Name: Christopher Cameron
Date: Wednesday, March 12th, 2025
Time: 11:30 am - 2:30 pm
Location: X836
Zoomhttps://ubc.zoom.us/j/61327469711?pwd=k30CQZ15uglJLOeLE4jEVMAPKUxb5H.1
Supervisor's name: Kevin Leyton-Brown


Thesis Title: ML-Empowered Combinatorial Search
Abstract:
Combinatorial search problems underlie a wide range of computational tasks, from resource allocation in 5G networks and spectrum auctions, to hardware verification and power-grid scheduling. Despite the best-known techniques having worst-case exponential complexity, many real-world instances exhibit rich structural patterns that specialized solvers can exploit. No single solver excels across all problem distributions, and tuning solvers to specific distributions is crucial for best performance.

When done by hand, this application-specific algorithm-design process is very tedious and time consuming. This thesis explores how \emph{machine learning} (ML) can empower combinatorial search by integrating data-driven methods with symbolic solvers, maintaining correctness guarantees while adapting to specific instance distributions. We begin by exploring evaluation and applications of two classic ML approaches for algorithm design: algorithm selection and configuration. We later relax two limitations of these classic approaches: (1) reliance on hand-crafted features to represent problem instances; and (2) a black-box view of one or more solvers. We relax the first constraint by learning an end-to-end neural representation of problem instances that captures the right invariances for reasoning about Boolean logic.

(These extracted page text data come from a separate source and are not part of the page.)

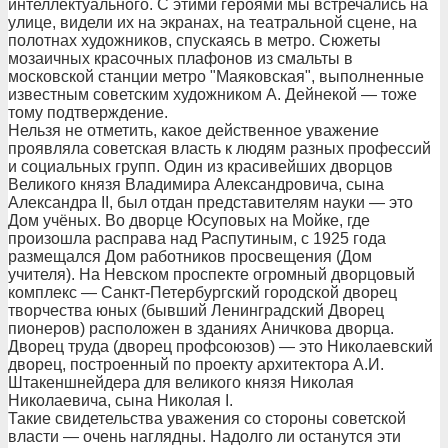
интеллектуального. С этими героями мы встречались на
улице, видели их на экранах, на театральной сцене, на
полотнах художников, спускаясь в метро. Сюжеты
мозаичных красочных плафонов из смальты в
московской станции метро "Маяковская", выполненные
известным советским художником А. Дейнекой — тоже
тому подтверждение.
Нельзя не отметить, какое действенное уважение
проявляла советская власть к людям разных профессий
и социальных групп. Один из красивейших дворцов
Великого князя Владимира Александровича, сына
Александра II, был отдан представителям науки — это
Дом учёных. Во дворце Юсуповых на Мойке, где
произошла расправа над Распутиным, с 1925 года
размещался Дом работников просвещения (Дом
учителя). На Невском проспекте огромный дворцовый
комплекс — Санкт-Петербургский городской дворец
творчества юных (бывший Ленинградский Дворец
пионеров) расположен в зданиях Аничкова дворца.
Дворец труда (дворец профсоюзов) — это Николаевский
дворец, построенный по проекту архитектора А.И.
Штакеншнейдера для великого князя Николая
Николаевича, сына Николая I.
Такие свидетельства уважения со стороны советской
власти — очень наглядны. Надолго ли останутся эти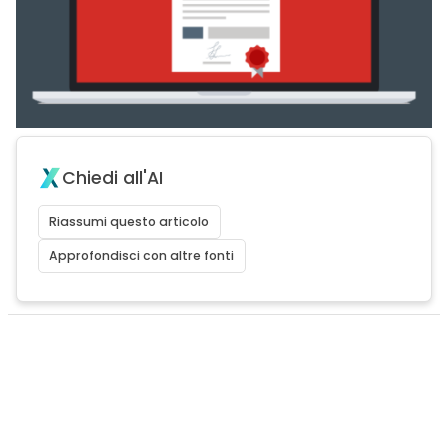
Chiedi all'AI
Riassumi questo articolo
Approfondisci con altre fonti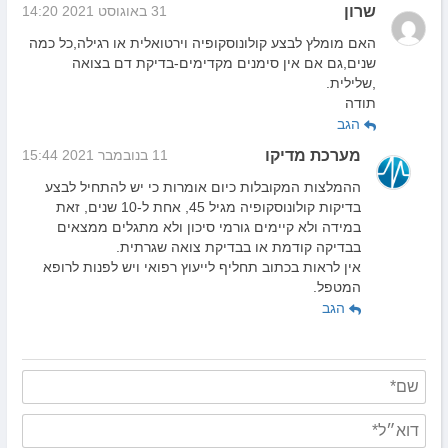
שרון
31 באוגוסט 2021 14:20
האם מומלץ לבצע קולונוסקופיה וירטואלית או רגילה,כל כמה
שנים,גם אם אין סימנים מקדימים-בדיקת דם בצואה
,שלילית.
תודה
הגב
מערכת מדיקו
11 בנובמבר 2021 15:44
ההמלצות המקובלות כיום אומרות כי יש להתחיל לבצע
בדיקות קולונוסקופיה מגיל 45, אחת ל-10 שנים, זאת
במידה ולא קיימים גורמי סיכון ולא מתגלים ממצאים
בבדיקה קודמת או בבדיקת צואה שגרתית.
אין לראות בכתוב תחליף לייעוץ רפואי ויש לפנות לרופא
המטפל.
הגב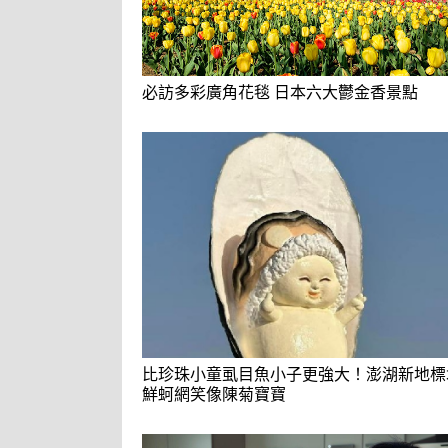
必訪多彩廣角花毯 日本六大鬱金香景點
比珍珠小童虱目魚小子更強大！澎湖新地標
鮮蚵網笑像陳菊寶寶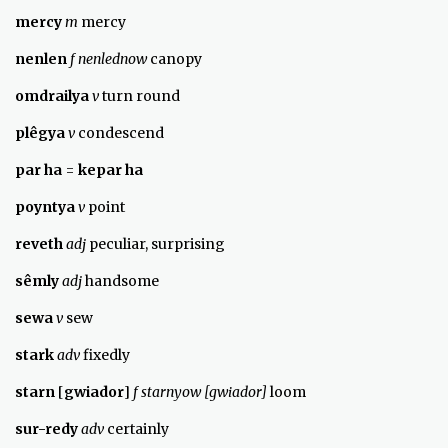
mercy
m
mercy
nenlen
f nenlednow
canopy
omdrailya
v
turn round
pl
ê
gya
v
condescend
par ha
=
kepar ha
poyntya
v
point
reveth
adj
peculiar, surprising
s
ê
mly
adj
handsome
sewa
v
sew
stark
adv
fixedly
starn
[
gwiador
]
f starnyow [gwiador]
loom
sur-redy
adv
certainly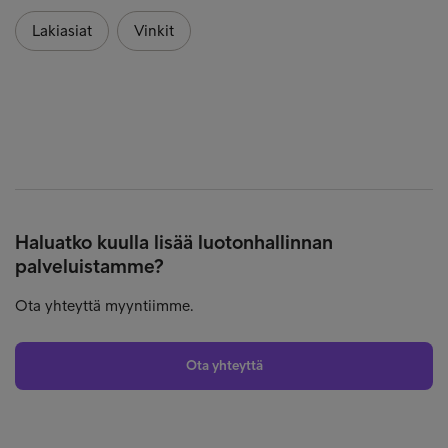
Lakiasiat
Vinkit
Haluatko kuulla lisää luotonhallinnan
palveluistamme?
Ota yhteyttä myyntiimme.
Ota yhteyttä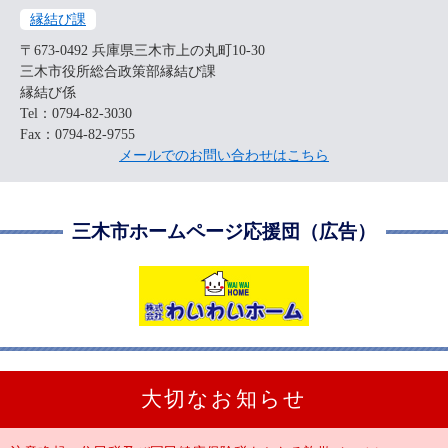
縁結び課
〒673-0492
兵庫県三木市上の丸町10-30
三木市役所総合政策部縁結び課
縁結び係
Tel：0794-82-3030
Fax：0794-82-9755
メールでのお問い合わせはこちら
三木市ホームページ応援団（広告）
大切なお知らせ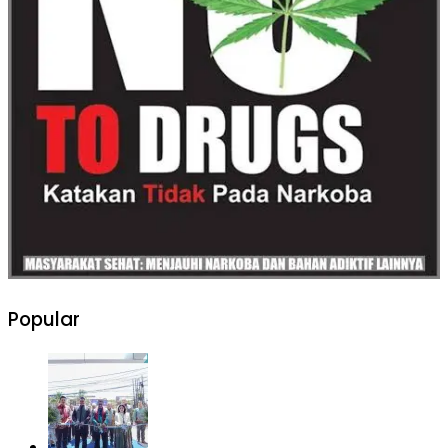
Popular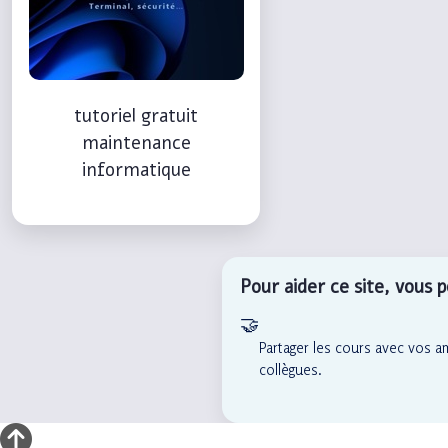
tutoriel gratuit
maintenance
informatique
Pour aider ce site, vous 
🤝
Partager les cours avec vos a
collègues.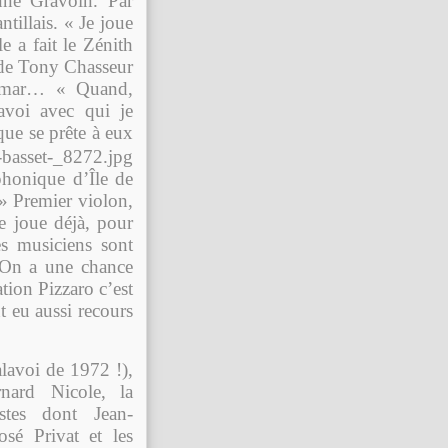
nne Gravoin. Par
tillais. « Je joue
 a fait le Zénith
 de Tony Chasseur
mar
… « Quand,
voi avec qui je
que se prête à eux
phonique d’Île de
» Premier violon,
e joue déjà, pour
s musiciens sont
 On a une chance
ation Pizzaro c’est
 eu aussi recours
alavoi de 1972 !),
rnard Nicole
,
la
istes dont Jean-
sé Privat et les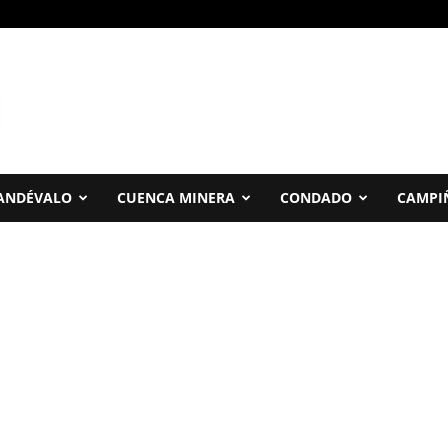
ANDÉVALO
CUENCA MINERA
CONDADO
CAMPI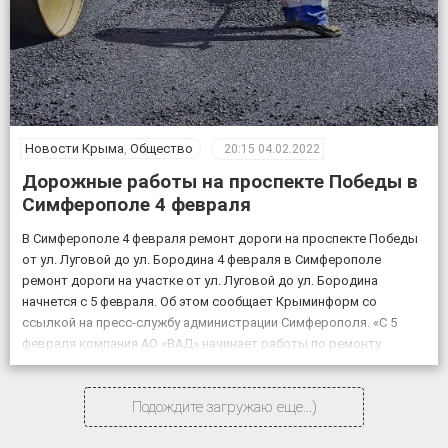
Новости Крыма
,
Общество
20:15
04.02.2022
Дорожные работы на проспекте Победы в
Симферополе 4 февраля
В Симферополе 4 февраля ремонт дороги на проспекте Победы
от ул. Луговой до ул. Бородина 4 февраля в Симферополе
ремонт дороги на участке от ул. Луговой до ул. Бородина
начнется с 5 февраля. Об этом сообщает Крыминформ со
ссылкой на пресс-службу администрации Симферополя. «С 5
февраля компания АО «ВАД» начинает работы по ремонту
объекта «Дублирующий […]
Подождите загружаю еще...)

We relax the second constraint by integrating ML into the solver’s internal decisions, proposing a new reinforcement learning approach, Monte Carlo Forest Search (MCFS), to learn improved branching policies in tree search.

With these new advances, learning models for each new application typically demands extensive training data. We show it is possible to train foundation models that dramatically reduce the overhead of learning new tasks and distributions. We trained a single model on a large dataset across a broad range of combinatorial tasks that generalized both on held-out tasks and distributions. We found that models fine-tuned from the foundation models were substantially more sample efficient than models trained from scratch.

Finally, we consider the predict-then-optimize paradigm, showing that coupling predictive models with the solver objective can prevent large degradations in solution quality. We formalize this in the setting where forecasts are inherently stochastic and multiple correlated forecasts drive downstream decisions.